» **AUFGABENSTELLUNG**
1 - Wo trafen sich laut dem Text über die Entstehung des Grundgesetzes die westdeutschen Länderchefs vom 8. bis 10. Juli 1948?
2 - Fahre mit dem Text über die Entstehung des Grundgesetzes nach seinem letzten Satz fort.

Der 18. Mai 1949. Der Landtag von Rheinland-Pfalz stimmt dem Grundgesetz zu
Am 18. Mai 1949, dem zweiten Jahrestag der Volksabstimmung über die Landesverfassung, stimmte der rheinland-pfälzische Landtag mit großer Mehrheit dem vom Parlamentarischen Rat in Bonn erarbeiteten Grundgesetz zu. Auf der Grundlage des in Herrenchiemsee von einem Expertenausschuss erstellten Entwurfs wurde unter intensiver Mitarbeit der rheinland-pfälzischen Vertreter von September 1948 bis Mai 1949 das provisorische Verfassungswerk erstellt, das bis heute das tragende Element des deutschen Staates bildet.
"Das Grundgesetz ist das Rückgrat unserer Demokratie und das tragende Element des deutschen Staates." Ein entscheidender Schritt auf dem Weg zu seiner Entstehung wurde auf der Konferenz der westdeutschen Länderchefs vom 8. bis 10. Juli 1948 auf dem Rittersturz bei Koblenz gemacht. Nachdem Versuche, eine Übereinkunft mit den Ministerpräsidenten auch der Länder der sowjetischen Besatzungszone zu erreichen, im Juni 1947 in München gescheitert waren, übergaben die Militärgouverneure der westlichen Besatzungszonen im Juli 1948 die Frankfurter Dokumente, die u. a. die Aufforderung zur Ausarbeitung einer Verfassung enthielten. Während der Rittersturz-Konferenz beschlossen die Ministerpräsidenten, dieser Aufforderung nachzukommen. Allerdings sollte statt eines regulären Staates nur ein Provisorium eingerichtet werden, um die deutsche Teilung nicht weiter zu vertiefen. Der Begriff Verfassung wurde abgelehnt und statt dessen ein "Grundgesetz" vorgeschlagen, das nicht von einer verfassungsgebenden Versammlung, sondern durch einen Parlamentarischen Rat entworfen werden sollte. Nach weiteren Konferenzen im Jagdschloss Niederwald bei Rüdesheim und in Frankfurt im Juli 1948 konnte am 26. Juli ein Konsens mit den Alliierten erreicht werden, der den Weg für die Erarbeitung des Grundgesetzes frei machte.

» **DATENAUSZUG**

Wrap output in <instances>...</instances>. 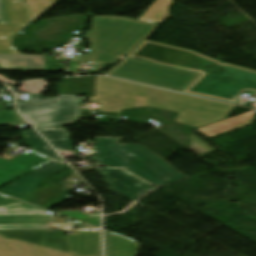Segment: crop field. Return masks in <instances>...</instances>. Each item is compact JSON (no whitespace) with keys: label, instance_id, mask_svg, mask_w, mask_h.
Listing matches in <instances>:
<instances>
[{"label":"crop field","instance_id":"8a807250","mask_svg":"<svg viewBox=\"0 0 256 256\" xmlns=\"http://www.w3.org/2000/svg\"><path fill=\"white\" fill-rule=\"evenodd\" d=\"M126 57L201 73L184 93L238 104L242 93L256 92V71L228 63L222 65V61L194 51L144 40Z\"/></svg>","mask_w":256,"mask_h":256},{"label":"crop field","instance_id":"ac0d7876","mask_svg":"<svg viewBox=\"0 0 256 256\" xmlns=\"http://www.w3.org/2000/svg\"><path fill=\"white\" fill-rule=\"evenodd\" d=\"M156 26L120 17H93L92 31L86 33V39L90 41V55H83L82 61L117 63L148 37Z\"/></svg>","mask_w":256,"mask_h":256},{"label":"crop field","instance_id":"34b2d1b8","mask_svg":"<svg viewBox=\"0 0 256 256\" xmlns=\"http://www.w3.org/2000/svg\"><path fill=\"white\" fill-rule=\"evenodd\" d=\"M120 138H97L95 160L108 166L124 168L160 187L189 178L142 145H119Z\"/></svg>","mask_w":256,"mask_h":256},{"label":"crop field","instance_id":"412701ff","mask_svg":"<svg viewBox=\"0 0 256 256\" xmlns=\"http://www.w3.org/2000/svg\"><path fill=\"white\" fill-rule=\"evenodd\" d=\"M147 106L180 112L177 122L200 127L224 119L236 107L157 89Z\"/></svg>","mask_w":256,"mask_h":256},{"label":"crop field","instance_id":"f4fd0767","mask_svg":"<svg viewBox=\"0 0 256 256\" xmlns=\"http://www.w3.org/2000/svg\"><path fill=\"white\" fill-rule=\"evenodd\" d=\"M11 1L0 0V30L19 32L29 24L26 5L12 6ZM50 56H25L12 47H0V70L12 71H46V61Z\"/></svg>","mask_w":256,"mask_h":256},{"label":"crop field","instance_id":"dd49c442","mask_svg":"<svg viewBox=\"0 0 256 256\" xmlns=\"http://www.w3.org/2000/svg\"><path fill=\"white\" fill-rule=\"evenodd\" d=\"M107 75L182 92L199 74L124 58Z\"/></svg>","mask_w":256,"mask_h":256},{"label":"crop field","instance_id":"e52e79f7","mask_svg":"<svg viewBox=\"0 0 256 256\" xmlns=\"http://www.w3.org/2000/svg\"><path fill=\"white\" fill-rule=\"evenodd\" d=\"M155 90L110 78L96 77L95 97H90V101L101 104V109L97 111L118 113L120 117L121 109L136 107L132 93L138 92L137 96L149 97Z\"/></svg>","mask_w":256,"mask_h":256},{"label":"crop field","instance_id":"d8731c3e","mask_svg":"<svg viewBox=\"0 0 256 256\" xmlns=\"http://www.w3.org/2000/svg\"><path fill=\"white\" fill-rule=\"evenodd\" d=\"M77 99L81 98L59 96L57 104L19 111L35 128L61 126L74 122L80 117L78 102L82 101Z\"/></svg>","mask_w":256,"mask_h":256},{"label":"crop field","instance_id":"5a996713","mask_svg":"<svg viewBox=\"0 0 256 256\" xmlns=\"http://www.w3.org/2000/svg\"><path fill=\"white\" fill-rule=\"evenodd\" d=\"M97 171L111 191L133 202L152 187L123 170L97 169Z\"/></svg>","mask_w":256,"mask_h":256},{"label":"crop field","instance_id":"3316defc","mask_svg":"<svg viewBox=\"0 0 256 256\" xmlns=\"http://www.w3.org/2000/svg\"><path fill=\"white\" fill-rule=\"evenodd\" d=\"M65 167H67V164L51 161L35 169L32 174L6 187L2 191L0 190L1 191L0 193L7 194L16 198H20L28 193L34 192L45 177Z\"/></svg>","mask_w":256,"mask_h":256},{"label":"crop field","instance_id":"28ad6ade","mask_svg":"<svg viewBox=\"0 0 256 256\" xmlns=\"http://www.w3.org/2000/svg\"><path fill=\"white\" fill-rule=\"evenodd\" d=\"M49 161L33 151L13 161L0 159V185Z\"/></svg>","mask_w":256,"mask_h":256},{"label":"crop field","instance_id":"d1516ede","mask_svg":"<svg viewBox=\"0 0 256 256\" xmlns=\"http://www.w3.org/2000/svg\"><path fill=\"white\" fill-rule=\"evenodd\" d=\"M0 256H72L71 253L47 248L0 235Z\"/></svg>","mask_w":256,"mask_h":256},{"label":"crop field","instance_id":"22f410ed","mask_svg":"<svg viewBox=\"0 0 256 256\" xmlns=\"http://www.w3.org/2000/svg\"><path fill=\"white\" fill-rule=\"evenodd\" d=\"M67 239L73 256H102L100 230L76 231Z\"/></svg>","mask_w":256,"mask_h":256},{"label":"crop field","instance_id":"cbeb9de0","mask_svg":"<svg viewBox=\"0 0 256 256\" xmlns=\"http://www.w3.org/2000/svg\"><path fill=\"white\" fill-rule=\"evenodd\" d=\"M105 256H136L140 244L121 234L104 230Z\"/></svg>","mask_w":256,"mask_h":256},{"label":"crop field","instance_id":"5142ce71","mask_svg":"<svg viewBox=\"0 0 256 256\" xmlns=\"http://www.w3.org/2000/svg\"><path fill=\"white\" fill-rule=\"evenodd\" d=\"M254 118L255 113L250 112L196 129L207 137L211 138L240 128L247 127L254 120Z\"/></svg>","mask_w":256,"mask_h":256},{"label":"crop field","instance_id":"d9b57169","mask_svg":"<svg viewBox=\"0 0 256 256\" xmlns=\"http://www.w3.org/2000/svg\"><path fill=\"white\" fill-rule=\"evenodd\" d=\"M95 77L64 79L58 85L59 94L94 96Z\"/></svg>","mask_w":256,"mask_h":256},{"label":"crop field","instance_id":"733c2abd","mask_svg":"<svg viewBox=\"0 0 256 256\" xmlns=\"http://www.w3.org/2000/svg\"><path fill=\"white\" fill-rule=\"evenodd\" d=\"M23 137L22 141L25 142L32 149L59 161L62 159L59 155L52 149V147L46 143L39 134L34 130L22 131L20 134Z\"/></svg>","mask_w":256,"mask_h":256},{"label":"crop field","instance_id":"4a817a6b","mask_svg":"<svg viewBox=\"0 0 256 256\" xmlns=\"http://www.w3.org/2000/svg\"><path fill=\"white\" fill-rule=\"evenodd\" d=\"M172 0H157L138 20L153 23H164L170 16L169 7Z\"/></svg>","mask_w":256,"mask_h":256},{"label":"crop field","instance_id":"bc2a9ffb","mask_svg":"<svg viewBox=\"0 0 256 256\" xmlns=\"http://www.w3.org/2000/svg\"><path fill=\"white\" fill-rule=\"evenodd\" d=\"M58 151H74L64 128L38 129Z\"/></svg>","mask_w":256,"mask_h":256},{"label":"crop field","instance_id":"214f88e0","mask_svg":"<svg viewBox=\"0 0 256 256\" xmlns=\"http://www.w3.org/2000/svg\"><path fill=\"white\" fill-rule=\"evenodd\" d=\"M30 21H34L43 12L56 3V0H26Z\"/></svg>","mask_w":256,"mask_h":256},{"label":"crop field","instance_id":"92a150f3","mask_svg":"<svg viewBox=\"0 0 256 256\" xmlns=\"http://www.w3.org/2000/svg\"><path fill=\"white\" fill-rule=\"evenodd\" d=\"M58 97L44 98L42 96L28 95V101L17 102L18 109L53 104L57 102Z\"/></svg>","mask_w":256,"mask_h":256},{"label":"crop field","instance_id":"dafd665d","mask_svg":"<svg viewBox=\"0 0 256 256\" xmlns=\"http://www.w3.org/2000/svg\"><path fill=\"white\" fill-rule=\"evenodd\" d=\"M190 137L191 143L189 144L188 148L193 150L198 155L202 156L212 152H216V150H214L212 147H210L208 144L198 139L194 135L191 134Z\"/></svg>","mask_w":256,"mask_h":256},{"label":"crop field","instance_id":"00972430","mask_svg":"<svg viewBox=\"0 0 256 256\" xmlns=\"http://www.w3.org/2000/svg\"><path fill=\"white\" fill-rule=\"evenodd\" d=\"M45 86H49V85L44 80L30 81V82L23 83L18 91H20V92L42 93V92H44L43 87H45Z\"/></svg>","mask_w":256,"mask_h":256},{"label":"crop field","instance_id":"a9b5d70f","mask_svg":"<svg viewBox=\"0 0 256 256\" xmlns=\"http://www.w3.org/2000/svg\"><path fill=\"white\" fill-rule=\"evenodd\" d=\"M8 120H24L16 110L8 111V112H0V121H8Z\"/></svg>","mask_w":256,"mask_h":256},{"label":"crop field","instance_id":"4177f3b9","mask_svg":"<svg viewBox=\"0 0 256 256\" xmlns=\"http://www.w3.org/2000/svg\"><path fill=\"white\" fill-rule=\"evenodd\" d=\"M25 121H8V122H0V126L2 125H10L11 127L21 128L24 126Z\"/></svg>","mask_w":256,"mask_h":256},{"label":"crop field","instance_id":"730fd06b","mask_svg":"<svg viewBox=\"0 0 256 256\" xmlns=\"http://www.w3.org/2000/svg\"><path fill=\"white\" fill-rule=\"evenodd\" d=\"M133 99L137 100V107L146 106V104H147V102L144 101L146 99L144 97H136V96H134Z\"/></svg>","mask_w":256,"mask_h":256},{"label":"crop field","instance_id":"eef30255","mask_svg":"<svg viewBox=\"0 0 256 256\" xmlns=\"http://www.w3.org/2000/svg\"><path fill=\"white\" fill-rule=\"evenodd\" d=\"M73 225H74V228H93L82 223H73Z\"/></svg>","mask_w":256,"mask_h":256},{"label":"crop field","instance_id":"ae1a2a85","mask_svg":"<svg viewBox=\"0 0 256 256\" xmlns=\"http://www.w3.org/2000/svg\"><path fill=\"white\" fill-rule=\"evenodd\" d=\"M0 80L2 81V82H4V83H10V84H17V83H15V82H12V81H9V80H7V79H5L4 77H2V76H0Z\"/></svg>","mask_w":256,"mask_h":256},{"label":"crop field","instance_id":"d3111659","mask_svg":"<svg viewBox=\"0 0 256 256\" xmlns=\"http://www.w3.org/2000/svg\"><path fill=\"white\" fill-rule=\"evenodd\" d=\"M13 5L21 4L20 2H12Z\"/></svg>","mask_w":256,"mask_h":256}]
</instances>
---
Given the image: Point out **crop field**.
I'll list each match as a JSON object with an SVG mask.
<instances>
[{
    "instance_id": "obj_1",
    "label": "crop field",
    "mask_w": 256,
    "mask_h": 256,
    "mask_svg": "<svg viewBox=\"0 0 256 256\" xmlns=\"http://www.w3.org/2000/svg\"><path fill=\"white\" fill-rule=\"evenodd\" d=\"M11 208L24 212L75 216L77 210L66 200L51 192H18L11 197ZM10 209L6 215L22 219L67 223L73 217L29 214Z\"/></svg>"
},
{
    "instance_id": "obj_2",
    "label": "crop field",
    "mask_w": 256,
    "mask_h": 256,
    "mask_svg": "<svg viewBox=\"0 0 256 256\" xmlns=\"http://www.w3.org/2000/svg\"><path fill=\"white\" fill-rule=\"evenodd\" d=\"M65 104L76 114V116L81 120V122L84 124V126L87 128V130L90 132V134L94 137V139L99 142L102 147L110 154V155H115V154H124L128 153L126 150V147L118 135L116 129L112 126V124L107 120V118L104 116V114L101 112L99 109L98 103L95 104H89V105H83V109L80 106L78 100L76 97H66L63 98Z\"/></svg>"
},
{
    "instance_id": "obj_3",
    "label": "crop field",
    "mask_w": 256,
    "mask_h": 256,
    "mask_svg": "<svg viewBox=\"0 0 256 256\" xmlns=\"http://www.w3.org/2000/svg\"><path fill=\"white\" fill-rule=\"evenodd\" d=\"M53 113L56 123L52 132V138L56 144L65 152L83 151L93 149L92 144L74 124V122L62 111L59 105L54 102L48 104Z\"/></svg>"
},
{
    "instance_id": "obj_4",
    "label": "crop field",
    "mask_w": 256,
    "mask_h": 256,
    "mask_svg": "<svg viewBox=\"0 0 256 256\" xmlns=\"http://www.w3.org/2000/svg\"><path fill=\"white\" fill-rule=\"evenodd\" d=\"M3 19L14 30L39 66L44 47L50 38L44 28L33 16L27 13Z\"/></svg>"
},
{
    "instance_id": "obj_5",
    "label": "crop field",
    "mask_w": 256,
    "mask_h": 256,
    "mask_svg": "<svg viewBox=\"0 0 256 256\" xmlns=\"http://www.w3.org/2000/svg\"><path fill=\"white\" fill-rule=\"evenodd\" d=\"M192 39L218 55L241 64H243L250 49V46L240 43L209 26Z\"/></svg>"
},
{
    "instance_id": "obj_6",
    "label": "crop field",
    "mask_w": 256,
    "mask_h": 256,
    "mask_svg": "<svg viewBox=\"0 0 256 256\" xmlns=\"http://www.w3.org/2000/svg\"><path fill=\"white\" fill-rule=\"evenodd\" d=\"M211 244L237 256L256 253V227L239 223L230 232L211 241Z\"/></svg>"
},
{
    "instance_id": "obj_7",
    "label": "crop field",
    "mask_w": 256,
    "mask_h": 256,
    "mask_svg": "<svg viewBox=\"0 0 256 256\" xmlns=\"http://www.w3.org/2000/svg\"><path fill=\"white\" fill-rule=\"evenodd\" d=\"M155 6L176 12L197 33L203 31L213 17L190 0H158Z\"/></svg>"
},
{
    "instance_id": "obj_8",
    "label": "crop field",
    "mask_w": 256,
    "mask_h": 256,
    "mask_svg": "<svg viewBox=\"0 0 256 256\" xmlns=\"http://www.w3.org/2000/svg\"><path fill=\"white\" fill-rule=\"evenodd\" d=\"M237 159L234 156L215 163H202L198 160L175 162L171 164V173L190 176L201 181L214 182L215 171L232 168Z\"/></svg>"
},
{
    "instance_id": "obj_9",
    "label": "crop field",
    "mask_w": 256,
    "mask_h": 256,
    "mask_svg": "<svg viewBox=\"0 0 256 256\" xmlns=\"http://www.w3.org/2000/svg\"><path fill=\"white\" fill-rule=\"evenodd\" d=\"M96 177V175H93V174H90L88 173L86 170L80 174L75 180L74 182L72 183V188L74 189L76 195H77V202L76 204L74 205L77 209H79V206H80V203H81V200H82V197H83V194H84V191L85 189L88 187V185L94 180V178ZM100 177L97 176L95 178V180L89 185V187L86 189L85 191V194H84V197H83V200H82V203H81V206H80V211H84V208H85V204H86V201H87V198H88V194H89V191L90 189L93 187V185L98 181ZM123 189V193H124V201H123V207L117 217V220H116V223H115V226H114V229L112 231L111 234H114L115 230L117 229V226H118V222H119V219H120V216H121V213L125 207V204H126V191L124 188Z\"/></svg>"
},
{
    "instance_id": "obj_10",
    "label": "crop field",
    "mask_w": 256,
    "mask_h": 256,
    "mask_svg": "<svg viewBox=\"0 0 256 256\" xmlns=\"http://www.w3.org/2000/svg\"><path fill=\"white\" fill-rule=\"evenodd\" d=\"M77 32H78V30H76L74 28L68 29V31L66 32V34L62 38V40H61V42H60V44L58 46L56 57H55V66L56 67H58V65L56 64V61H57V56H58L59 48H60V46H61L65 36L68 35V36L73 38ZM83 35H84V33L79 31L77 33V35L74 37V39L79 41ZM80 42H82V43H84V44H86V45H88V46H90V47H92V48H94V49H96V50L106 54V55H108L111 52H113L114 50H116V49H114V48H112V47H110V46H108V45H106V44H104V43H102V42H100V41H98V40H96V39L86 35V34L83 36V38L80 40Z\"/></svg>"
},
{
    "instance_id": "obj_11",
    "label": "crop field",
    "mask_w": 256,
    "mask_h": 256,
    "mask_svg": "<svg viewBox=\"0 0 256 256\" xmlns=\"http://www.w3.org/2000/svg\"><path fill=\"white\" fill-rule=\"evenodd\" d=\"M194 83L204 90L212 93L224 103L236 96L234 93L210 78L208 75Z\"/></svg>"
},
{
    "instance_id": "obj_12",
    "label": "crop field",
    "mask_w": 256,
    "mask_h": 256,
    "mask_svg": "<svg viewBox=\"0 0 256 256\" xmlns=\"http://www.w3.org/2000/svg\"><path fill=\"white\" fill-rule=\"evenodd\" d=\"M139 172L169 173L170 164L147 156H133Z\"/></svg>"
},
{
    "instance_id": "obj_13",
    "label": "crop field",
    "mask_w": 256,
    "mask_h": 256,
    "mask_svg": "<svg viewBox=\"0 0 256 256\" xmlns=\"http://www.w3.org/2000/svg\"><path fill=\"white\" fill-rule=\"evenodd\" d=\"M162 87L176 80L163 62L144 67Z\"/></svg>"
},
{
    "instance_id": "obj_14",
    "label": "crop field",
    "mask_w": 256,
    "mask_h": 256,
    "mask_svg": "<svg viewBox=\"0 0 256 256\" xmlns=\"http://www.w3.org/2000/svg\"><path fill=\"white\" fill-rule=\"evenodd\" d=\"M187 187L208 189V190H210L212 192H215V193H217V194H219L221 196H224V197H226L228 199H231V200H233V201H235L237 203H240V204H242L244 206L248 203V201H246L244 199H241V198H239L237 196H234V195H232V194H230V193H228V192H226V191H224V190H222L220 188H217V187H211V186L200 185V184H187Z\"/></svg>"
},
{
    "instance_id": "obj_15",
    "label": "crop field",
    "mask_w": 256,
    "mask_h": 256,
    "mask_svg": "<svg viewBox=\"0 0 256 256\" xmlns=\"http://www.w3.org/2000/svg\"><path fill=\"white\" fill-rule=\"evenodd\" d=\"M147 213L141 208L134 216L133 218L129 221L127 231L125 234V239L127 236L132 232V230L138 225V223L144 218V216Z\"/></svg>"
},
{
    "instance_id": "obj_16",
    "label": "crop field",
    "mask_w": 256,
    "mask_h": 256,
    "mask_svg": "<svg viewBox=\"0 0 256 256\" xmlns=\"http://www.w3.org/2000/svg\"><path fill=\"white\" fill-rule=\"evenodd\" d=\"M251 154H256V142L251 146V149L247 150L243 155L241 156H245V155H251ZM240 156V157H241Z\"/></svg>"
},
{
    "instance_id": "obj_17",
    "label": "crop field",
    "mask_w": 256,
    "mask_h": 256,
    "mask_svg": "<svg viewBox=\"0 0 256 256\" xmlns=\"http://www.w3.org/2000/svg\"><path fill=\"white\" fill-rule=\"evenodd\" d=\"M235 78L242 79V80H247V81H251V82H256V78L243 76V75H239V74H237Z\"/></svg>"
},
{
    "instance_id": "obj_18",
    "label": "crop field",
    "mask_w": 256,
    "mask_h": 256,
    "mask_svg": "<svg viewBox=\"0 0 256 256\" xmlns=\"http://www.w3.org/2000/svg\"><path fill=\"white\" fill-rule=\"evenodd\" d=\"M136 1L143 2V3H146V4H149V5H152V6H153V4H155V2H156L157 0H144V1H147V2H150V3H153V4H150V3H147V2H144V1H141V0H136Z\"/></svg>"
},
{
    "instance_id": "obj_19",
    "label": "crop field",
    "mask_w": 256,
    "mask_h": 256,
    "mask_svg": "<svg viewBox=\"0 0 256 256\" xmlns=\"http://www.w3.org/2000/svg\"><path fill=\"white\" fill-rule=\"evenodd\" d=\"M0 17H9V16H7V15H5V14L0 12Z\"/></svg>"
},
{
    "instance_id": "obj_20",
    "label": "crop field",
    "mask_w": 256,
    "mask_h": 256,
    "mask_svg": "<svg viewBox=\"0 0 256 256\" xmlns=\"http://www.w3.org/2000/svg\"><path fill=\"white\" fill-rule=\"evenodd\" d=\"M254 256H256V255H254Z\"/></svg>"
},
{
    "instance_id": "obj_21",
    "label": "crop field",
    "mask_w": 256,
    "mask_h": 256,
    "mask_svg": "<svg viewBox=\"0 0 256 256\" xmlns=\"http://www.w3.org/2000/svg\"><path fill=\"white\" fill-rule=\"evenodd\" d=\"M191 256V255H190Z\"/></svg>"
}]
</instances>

» **LÖSUNGEN**
1 - Auf dem Rittersturz bei Koblenz.

2 -
Bevor der Parlamentarische Rat am 1. September seine Arbeit aufnahm, tagte auf Vorschlag Bayerns vom 10. bis 23. August auf Herrenchiemsee ein von den Ministerpräsidenten eingesetzter Ausschuss von Experten. Sie sollten unter weitgehendem Ausschluss der Öffentlichkeit einen Entwurf für das Grundgesetz ausarbeiten, um die Arbeit im anschließenden Parlamentarischen Rat zügiger durchführen zu können. Die für diesen Zweck aus Rheinland-Pfalz entsandten Mitglieder waren Justizminister Dr. Süsterhenn und Regierungsrat von Doemming. Nach intensiven Beratungen wurde eine Denkschrift von über 350 Seiten mit ca. 140 Artikeln vorgelegt. Die Denkschrift beinhaltete kein fertiges Konzept, sondern machte bei zahlreichen Punkten auch Alternativvorschläge. Zentraler Punkt war aber sicherlich, dass sich bei allen Mitgliedern der föderalistische Staatsaufbau gegenüber dem zentralistischen System durchgesetzt hatte.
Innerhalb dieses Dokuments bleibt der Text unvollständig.